Exercise prompt |
Scan the entries for "wall". Every line that holds it is to be copied.

━━━ Excerpted data ━━━

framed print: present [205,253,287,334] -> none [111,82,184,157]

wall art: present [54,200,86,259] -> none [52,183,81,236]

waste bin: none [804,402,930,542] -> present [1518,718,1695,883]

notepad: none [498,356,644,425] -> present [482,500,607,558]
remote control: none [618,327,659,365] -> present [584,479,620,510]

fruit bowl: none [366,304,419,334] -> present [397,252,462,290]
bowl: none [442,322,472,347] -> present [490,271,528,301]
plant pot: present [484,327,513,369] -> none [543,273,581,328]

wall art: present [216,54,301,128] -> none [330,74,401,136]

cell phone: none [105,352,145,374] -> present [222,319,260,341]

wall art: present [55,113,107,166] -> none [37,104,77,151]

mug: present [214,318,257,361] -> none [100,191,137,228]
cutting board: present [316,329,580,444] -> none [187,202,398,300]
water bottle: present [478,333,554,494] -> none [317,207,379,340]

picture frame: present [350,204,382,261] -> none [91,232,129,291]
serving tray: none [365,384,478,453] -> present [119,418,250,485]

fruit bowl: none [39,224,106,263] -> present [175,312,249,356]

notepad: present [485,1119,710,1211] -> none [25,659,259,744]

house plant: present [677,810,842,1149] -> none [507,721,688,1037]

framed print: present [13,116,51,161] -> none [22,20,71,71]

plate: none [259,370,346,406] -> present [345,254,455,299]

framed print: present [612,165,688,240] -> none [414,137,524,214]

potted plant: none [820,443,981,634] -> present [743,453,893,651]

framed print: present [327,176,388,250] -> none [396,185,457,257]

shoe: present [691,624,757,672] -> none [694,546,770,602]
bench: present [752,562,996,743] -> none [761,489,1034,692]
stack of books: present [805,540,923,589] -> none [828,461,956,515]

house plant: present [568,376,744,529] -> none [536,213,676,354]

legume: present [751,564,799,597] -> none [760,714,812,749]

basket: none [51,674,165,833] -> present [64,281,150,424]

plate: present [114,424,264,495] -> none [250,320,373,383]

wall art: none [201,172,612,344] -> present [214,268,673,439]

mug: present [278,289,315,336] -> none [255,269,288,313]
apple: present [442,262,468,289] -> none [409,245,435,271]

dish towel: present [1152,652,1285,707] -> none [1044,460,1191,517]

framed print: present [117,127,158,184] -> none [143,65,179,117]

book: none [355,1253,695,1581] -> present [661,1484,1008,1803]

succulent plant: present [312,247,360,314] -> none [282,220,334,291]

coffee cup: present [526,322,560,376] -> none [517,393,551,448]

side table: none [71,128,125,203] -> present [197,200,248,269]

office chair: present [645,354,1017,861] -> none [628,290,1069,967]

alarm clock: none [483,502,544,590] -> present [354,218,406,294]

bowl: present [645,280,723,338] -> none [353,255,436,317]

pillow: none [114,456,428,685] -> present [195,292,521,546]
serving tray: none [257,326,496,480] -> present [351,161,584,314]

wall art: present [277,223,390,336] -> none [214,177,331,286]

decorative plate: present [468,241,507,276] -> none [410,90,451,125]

━━━

Response to the task |
wall art: present [54,200,86,259] -> none [52,183,81,236]
wall art: present [216,54,301,128] -> none [330,74,401,136]
wall art: present [55,113,107,166] -> none [37,104,77,151]
wall art: none [201,172,612,344] -> present [214,268,673,439]
wall art: present [277,223,390,336] -> none [214,177,331,286]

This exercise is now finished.